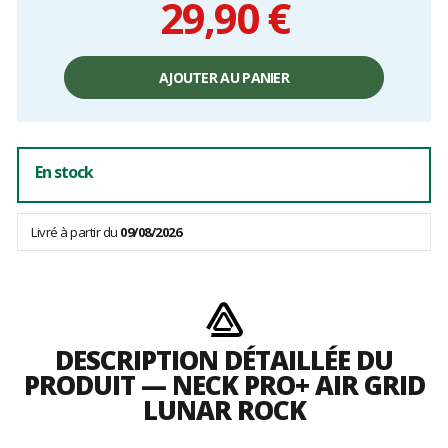
29,90 €
Prix
unitaire,
AJOUTER AU PANIER
hors
frais
En stock
Livré à partir du
09/08/2026
DESCRIPTION DÉTAILLÉE DU
PRODUIT — NECK PRO+ AIR GRID
LUNAR ROCK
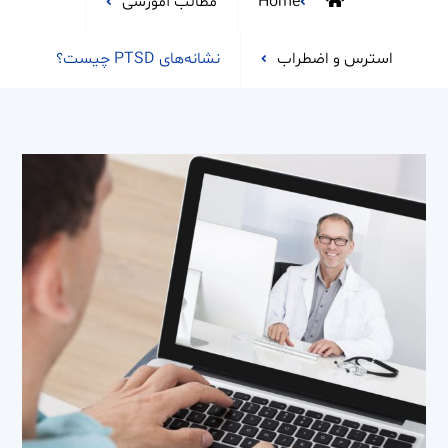
Home
مطالب آموزشی
استرس و اضطراب
نشانه‌های PTSD چیست؟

▸ **Requirement**
Reproduce every line of text in the material above verbatim, omitting the pictures.

▸ **Task solution**
29,90 €
Prix
unitaire,
AJOUTER AU PANIER
hors
frais
En stock
Livré à partir du
09/08/2026
DESCRIPTION DÉTAILLÉE DU
PRODUIT — NECK PRO+ AIR GRID
LUNAR ROCK
Home
مطالب آموزشی
استرس و اضطراب
نشانه‌های PTSD چیست؟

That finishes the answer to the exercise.